It turns out that I am dying. One day, in the not too distant future, I will be dead. It may be tomorrow or it may be in seventy years, but either way, compared with the scope of history, it will be fairly soon. It will happen to me and to you and to everyone we know. In fact from the moment we are born we are on a path towards death. Death is actually happening all around us. As you read this an old man is breathing his last breath in a nursing home and a middle-aged woman is saying goodbye to her family in a hospital. Over 150,000 deaths occur worldwide each day, yet the modern psyche seems less equipped to deal with death than ever before.
For all of history, illness, death and grief have generally taken place in the home within a family context. However, in the Western World in the last century, death and illness have been relocated behind reception desks and security staff into hospitals, nursing homes and palliative care units. People go in and bodies come out. Yet for most of us the closest we will get to that, is sitting in our car next to a windowless mortuary van at the traffic lights. Of course our progress in healthcare and nursing is a wonderful achievement but it has come at a price, that of us seeing death as a somewhat unique anomaly. This compartmentalisation of death in modern society into purpose built institutions away from ‘real life’ has resulted in a general ignorance and even fear of death.
I saw a film a few years ago titled The Waiting City in which a young Australian couple journey to Calcutta to collect their adopted baby. The film is shot entirely in India and showcases a world that is very different to the one this young couple has come from. One scene shows the funeral of a young child. While this boys dead body is pushed out on a burning pyre across the river; his young friends stand calmly on the banks and sing a Hindu funeral hymn. What stood out was the reality that these children had a greater understanding of death (and probably also of life) than most adults in the Western World.

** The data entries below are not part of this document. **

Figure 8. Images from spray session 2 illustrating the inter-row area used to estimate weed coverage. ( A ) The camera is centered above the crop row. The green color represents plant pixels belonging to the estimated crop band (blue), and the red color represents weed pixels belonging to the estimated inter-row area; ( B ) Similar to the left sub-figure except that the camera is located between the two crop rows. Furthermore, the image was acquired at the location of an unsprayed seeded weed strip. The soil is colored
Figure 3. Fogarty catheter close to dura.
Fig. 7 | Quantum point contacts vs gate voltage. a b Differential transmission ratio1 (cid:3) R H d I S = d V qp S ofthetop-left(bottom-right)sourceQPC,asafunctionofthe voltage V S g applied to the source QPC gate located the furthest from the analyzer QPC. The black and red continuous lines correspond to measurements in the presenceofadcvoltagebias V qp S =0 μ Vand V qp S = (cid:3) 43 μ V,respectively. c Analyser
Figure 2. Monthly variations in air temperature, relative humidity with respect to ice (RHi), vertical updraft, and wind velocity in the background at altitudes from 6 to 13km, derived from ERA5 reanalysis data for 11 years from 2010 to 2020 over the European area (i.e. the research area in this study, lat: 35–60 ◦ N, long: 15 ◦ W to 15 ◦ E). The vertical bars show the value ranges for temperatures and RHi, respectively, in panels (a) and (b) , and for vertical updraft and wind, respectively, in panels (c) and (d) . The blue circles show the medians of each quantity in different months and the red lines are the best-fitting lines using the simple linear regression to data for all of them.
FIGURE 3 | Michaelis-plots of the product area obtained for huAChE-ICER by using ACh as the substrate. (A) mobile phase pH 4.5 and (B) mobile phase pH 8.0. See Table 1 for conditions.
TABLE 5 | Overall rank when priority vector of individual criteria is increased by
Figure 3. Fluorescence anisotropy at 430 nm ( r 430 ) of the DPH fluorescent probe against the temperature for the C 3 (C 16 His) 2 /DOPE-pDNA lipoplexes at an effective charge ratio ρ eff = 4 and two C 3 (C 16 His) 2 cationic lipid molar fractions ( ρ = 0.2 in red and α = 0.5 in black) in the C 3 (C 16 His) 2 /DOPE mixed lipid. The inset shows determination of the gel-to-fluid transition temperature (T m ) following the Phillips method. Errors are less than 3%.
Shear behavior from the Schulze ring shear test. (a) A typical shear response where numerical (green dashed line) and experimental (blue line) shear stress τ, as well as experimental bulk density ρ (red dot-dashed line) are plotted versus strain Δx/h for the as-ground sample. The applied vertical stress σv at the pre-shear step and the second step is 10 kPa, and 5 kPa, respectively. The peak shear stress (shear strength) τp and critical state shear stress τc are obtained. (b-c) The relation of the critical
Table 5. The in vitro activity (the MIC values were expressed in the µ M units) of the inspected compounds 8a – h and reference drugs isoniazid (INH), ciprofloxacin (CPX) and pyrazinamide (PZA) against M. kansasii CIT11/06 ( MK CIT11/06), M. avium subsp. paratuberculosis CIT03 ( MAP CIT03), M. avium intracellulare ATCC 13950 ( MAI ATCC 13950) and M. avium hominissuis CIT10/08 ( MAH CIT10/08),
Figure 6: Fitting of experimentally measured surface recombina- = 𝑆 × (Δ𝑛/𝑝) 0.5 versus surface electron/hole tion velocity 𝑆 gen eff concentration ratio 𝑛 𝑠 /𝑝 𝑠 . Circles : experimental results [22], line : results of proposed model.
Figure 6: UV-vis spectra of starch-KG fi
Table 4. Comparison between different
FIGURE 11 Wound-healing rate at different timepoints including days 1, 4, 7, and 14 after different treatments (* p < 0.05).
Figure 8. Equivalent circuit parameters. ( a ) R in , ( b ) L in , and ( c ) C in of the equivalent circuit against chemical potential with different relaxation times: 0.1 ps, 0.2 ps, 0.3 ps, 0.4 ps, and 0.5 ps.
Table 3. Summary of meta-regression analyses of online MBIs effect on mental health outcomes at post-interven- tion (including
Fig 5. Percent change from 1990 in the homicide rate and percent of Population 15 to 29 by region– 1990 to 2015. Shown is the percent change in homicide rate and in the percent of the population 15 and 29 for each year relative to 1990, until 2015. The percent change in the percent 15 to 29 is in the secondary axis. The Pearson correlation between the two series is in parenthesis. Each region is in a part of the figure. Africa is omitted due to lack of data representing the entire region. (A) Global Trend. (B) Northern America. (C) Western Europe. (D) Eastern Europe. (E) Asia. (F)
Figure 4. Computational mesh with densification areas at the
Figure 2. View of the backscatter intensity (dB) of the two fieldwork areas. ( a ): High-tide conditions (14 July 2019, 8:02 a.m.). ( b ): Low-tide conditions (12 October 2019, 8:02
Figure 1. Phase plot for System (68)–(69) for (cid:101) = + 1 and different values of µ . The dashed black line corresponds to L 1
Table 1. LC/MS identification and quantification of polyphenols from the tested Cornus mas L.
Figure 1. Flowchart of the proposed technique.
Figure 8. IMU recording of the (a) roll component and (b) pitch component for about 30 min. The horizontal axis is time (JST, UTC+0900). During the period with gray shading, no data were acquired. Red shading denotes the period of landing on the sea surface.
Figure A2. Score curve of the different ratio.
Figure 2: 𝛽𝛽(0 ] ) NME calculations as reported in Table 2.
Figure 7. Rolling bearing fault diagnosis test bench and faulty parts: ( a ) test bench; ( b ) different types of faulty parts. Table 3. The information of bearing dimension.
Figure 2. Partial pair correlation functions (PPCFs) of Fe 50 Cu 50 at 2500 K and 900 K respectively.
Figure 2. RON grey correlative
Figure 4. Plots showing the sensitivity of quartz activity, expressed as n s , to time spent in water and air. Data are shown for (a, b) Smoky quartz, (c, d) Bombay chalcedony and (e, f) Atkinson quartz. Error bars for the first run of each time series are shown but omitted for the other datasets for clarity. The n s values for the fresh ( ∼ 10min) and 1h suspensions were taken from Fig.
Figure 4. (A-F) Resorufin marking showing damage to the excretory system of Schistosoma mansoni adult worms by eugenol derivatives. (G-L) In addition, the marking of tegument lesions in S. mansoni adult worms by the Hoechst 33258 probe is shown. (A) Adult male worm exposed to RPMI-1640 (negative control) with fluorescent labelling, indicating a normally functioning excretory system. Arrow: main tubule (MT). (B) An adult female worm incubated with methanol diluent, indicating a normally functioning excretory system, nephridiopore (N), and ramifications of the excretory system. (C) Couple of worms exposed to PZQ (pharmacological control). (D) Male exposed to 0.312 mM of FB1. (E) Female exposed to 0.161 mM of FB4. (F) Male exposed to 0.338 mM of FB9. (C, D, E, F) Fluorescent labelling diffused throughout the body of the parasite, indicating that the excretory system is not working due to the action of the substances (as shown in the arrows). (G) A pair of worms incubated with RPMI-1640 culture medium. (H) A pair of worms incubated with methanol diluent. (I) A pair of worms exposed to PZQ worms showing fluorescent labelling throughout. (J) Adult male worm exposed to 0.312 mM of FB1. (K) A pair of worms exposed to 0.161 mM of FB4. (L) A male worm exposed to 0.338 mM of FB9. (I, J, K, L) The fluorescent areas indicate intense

Death is so very important; we might call it, the great leveler. At the threshold of death, all men and women must, at some point, submit. For the believer, death is the whole purpose of life, it is the entry into eternity and so all of life on earth should be lived with that in mind. Christian tradition has long encouraged the faithful to pray for a ‘happy death’, that is, the foresight to prepare now for that moment when one will stand before the Creator. For the non-believer, death provides a reminder that nothing in this world will last forever, not riches or power or even thankfully pain and suffering. Without death there would no doubt be far more tyranny, greed and selfishness. It would do all of us good on occasions, to stop and reflect on death, and to live our life with that on the horizon.
Living in the 21st century, adults who may have experienced little if any death in their life can fall into a tendency to overprotect children from the realities of grief and loss. We should of course protect children (and ourselves where possible) from gruesome and violent aspects of death, but death in and of itself is not gruesome. In our world death so often gives way to life; the branches of a plant must be pruned to allow for new growth, smaller animals are consumed by larger ones and soldiers give their lives for the lives of their countrymen.
I recall sitting before the bodies of two of my deceased grandparents and while there was the obvious sadness at the loss, it impressed upon me that their whole life and every experience had culminated at this moment. From the generosity of their lives, my own life came about and this is how it has been right back to the dawn of time. In a world that is so unrelenting and unforgiving there is something surreal about being present at a death. Through the tears it is a moment to stop and give thanks for the beauty of life. Far from shunning death and grief, our modern society may just find some much needed healing in recalling that death is an essential part of life.